We have 10-year-long term customers in the US for commercial products and are supplying Key intermediates to European customers and polymer API to Japanese originators that cover 50% global market share. In this year, we’ll have 30% growth of CRAMS business with integration of fill-finished projects.

Strategic partner for your success

1. From R&D process development to process validation
2. From pre-IND scale to commercial
3. From chemical sourcing to CMC documentation
4. From drug substance to drug product

All GMP-compliant

As a contract development and manufacturing organization (CDMO), Formosa Laboratories (Formosa Labs) offers full-service for both general and high potency API (HPAPI) for all stages of drug development for both clinical trial material (CTM) and commercialized (NDA). Our GMP compliance has been approved by DOH of Taiwan, US FDA, BGV of Germany, EDQM and PMDA of Japan since 2000.
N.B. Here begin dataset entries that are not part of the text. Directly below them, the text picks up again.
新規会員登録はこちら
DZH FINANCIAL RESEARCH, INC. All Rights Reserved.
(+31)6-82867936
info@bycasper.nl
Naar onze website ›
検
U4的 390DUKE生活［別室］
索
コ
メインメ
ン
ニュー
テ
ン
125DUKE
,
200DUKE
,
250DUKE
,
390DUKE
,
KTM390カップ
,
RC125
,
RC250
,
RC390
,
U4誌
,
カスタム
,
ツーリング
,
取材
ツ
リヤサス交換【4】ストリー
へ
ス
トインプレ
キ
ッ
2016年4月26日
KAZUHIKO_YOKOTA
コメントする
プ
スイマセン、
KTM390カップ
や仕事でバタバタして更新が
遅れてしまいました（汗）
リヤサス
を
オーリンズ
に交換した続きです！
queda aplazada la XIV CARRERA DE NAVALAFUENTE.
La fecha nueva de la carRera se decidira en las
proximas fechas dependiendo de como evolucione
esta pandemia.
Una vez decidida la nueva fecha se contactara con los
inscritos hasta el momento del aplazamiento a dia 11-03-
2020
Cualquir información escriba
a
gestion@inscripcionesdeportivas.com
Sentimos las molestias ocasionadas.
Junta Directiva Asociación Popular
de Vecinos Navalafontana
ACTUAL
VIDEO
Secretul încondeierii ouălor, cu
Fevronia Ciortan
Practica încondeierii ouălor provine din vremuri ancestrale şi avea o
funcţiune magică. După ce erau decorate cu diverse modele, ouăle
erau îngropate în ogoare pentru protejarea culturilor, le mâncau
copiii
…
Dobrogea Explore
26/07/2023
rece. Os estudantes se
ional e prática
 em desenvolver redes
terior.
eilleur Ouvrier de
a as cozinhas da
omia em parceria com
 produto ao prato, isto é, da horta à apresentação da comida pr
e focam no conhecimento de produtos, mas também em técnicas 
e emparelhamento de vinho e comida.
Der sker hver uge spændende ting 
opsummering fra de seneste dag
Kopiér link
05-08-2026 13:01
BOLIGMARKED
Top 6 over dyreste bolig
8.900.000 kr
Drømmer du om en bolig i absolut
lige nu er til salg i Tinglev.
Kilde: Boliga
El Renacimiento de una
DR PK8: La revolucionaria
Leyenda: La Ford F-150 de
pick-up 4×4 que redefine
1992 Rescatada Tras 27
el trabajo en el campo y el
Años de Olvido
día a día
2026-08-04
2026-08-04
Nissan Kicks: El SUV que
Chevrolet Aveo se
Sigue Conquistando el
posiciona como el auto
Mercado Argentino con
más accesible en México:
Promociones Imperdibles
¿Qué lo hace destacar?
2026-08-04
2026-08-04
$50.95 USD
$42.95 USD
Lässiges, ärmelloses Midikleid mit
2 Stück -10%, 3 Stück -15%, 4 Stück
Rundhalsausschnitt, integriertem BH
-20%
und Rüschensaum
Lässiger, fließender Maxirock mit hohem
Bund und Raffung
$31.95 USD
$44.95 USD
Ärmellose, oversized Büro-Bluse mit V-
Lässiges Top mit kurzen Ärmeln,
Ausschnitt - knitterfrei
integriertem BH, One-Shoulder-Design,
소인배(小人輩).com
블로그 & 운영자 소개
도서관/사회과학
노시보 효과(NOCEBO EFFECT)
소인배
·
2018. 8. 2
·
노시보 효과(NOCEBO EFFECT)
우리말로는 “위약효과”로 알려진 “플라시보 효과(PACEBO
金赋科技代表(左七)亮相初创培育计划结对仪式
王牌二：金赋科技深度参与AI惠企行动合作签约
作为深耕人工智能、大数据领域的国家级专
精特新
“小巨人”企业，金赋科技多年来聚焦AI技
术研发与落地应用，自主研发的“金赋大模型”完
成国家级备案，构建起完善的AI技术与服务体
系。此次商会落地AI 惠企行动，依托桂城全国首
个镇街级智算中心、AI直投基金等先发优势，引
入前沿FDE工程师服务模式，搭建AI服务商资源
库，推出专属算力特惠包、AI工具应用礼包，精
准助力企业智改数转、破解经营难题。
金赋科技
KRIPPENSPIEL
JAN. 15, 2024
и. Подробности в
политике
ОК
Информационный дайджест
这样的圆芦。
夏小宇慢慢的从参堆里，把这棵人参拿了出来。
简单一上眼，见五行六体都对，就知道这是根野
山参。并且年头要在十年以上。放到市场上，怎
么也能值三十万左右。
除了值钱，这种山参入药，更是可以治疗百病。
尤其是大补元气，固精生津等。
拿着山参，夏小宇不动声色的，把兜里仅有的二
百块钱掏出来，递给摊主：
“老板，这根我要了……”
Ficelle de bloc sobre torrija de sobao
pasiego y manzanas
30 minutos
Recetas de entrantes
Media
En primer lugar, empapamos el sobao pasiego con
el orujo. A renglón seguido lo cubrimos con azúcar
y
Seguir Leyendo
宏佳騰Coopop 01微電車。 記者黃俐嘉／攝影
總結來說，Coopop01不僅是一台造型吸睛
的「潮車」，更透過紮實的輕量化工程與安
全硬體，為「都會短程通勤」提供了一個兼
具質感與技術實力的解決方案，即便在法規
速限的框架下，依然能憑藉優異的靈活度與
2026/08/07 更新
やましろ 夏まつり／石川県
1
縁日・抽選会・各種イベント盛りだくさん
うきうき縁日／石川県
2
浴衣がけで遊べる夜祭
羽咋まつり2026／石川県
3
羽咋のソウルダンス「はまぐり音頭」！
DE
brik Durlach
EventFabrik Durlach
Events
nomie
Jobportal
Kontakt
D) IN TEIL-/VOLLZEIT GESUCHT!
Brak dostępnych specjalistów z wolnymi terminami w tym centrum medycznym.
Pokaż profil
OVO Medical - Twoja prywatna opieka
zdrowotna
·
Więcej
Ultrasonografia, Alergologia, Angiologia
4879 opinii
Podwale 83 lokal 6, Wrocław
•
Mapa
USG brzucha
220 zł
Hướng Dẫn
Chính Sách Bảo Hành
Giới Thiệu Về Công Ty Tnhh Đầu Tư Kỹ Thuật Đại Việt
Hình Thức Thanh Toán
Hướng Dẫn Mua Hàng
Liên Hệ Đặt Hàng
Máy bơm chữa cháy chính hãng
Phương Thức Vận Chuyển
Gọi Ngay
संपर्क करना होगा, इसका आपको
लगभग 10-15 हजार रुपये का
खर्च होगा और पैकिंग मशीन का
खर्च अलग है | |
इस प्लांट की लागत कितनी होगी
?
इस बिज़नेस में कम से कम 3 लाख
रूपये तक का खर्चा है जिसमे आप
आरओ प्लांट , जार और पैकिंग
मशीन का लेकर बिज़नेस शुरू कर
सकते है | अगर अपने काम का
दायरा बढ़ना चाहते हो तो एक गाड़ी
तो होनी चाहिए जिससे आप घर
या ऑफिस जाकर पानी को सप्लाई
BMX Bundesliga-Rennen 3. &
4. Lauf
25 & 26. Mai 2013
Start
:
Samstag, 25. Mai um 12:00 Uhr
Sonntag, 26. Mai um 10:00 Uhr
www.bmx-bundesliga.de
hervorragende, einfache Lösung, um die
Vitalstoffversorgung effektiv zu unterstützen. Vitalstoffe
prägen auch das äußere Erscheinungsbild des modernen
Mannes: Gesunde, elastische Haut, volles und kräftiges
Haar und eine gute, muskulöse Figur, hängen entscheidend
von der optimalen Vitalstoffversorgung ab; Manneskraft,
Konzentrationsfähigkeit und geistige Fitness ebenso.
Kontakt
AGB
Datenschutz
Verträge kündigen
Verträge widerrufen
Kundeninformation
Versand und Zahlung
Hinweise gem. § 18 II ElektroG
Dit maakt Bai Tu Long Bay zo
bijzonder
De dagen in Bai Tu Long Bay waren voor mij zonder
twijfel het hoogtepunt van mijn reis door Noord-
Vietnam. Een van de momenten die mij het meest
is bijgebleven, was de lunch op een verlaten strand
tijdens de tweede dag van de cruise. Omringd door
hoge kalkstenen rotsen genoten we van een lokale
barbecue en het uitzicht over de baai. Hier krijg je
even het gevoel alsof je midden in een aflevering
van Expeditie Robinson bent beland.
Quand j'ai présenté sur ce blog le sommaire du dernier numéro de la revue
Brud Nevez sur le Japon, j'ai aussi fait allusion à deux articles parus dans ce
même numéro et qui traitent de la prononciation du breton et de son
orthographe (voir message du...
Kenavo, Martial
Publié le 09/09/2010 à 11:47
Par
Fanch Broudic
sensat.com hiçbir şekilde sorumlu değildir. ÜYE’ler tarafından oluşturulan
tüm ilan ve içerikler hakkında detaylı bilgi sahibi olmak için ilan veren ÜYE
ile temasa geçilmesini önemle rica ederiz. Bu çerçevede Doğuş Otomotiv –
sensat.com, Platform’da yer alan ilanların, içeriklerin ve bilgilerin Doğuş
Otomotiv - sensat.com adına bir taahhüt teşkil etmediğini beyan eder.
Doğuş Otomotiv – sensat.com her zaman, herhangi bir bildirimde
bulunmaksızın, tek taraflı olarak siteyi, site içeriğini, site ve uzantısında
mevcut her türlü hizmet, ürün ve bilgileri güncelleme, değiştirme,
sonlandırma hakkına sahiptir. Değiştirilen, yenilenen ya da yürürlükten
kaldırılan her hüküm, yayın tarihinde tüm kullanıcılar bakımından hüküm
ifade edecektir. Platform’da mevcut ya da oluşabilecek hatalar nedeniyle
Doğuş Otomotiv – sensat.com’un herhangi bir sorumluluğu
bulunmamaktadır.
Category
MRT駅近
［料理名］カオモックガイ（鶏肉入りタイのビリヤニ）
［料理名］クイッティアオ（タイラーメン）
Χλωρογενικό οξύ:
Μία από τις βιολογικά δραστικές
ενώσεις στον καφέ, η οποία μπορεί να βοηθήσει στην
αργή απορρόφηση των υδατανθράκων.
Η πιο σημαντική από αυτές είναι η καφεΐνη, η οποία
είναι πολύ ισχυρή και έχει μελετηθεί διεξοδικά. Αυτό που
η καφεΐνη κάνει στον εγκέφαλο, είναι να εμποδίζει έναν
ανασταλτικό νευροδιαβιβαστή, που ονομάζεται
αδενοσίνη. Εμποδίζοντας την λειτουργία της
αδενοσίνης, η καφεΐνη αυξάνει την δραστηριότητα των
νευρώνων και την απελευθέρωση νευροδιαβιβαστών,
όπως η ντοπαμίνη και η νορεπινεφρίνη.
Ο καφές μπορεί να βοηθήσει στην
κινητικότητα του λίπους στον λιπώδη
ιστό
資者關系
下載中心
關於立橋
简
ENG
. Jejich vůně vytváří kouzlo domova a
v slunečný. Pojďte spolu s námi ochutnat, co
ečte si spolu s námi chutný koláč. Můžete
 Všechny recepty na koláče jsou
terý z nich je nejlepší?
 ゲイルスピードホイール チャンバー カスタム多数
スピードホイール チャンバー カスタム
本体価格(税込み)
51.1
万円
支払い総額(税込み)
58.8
Process development and route optimization are core competencies of our business. The company has a dedicated staff of professional process chemists and engineers with significant experience and expertise in the development of robust cGMP chemical processes.

With the fully-integrated R&D and manufacturing capabilities from API to FDF, Formosa is able to provide one-stop-shop CDMO services delivering our client drug product with price competitiveness and continuous supply.